Botched execution leaves inmate ‘writhing’ before suffering heart attack

Clayton Lockett was seen breathing heavily, writhing on the gurney, clenching his teeth and straining to lift his head off the pillow during execution in Oklahoma

AP2:02AM BST 30 Apr 2014 Edited by Bonnie Malkin

Executions have been halted in Oklahoma after a death row inmate died in apparent pain following a botched lethal injection.
Robert Patton, the head of the state Department of Corrections, said inmate Clayton Lockett, a convicted murderer, died on Tuesday of a heart attack following the administration of a new, untested three-drug protocol that included a sedative, an anaesthetic and a lethal dose of potassium chloride.
The execution began at 6:23pm when officials began administering the first of the three drugs, and a doctor declared Lockett to be unconscious at 6:33pm.
However, about three minutes later, Lockett began breathing heavily, writhing on the gurney, clenching his teeth, straining to lift his head off the pillow and calling out. After about three minutes, a doctor lifted the sheet that was covering Lockett to examine the injection site. After that, an official who was inside the death chamber lowered the blinds, preventing those in the viewing room from seeing what was happening.
Mr Patton then made a series of phone calls before calling a halt to the execution, however Lockett died shortly later.


Clayton Lockett.

______

__TASK DIRECTIONS__:
In the article on the execution in Oklahoma, what did Lockett begin doing about three minutes after a doctor declared him unconscious? List each action. Rely on the article alone, not on outside knowledge.

__PROVIDED DATA__:
______

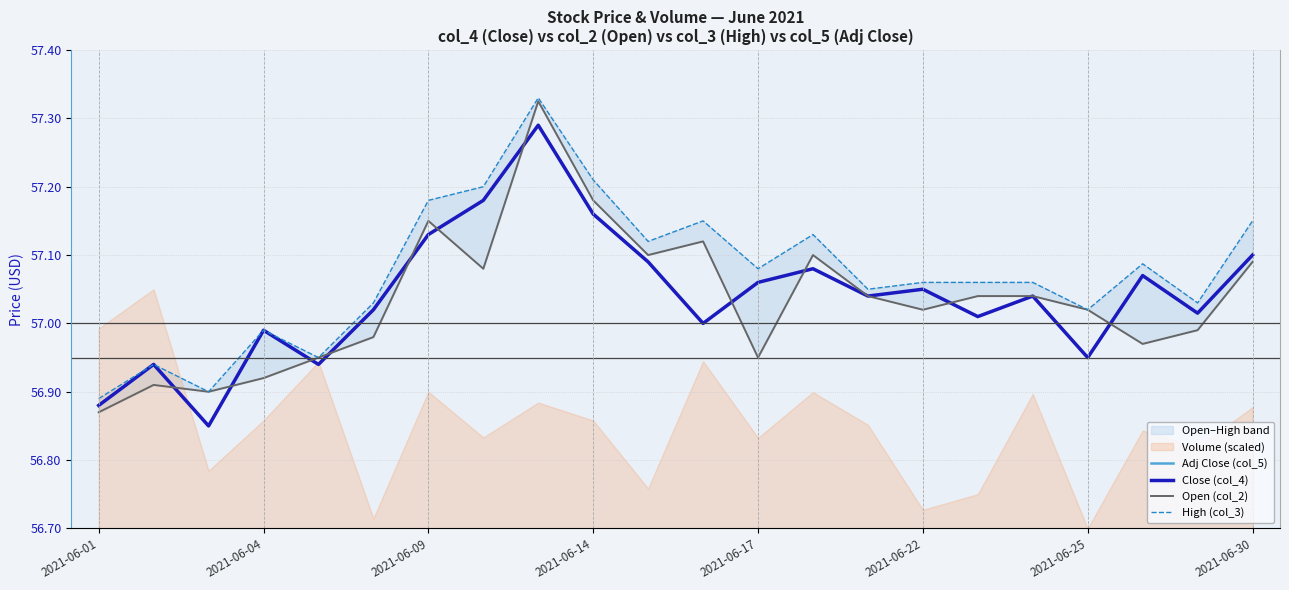

The Close (col_4) series shows 75.2 at 2021-06-01. True or false?

False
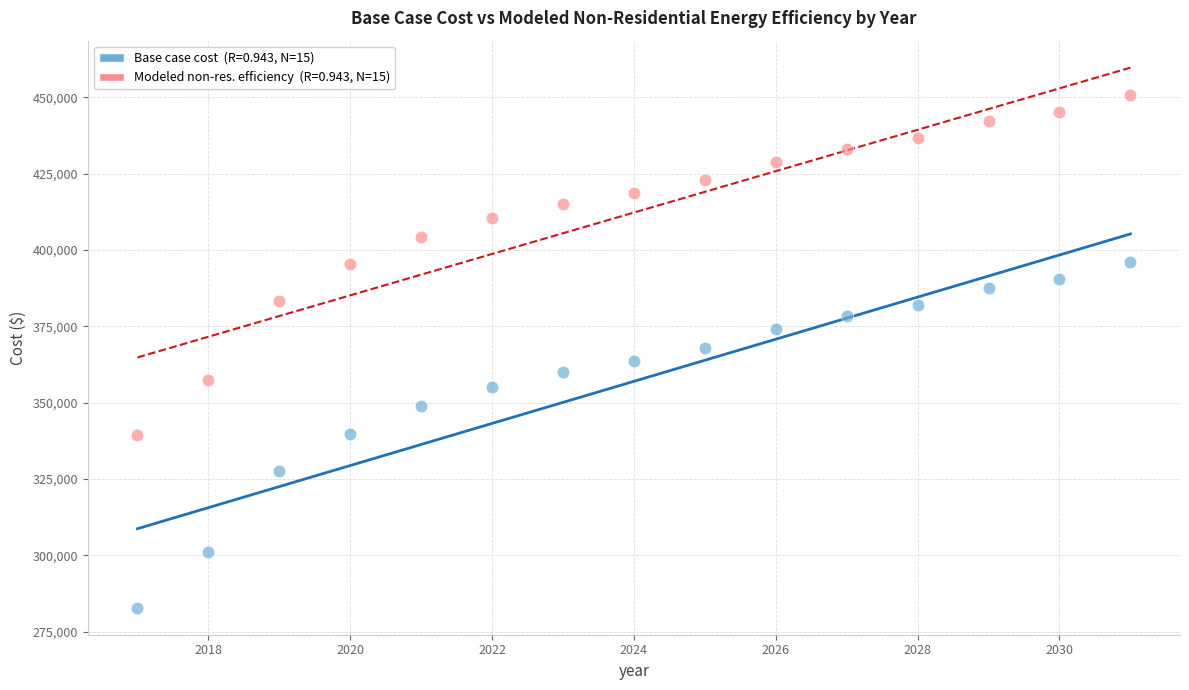

Across all data points, what is the range of X values (max minus min)?

14.0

______

__RESPONSE AREA__:
- Breathing heavily
- Writhing on the gurney
- Clenching his teeth
- Straining to lift his head off the pillow
- Calling out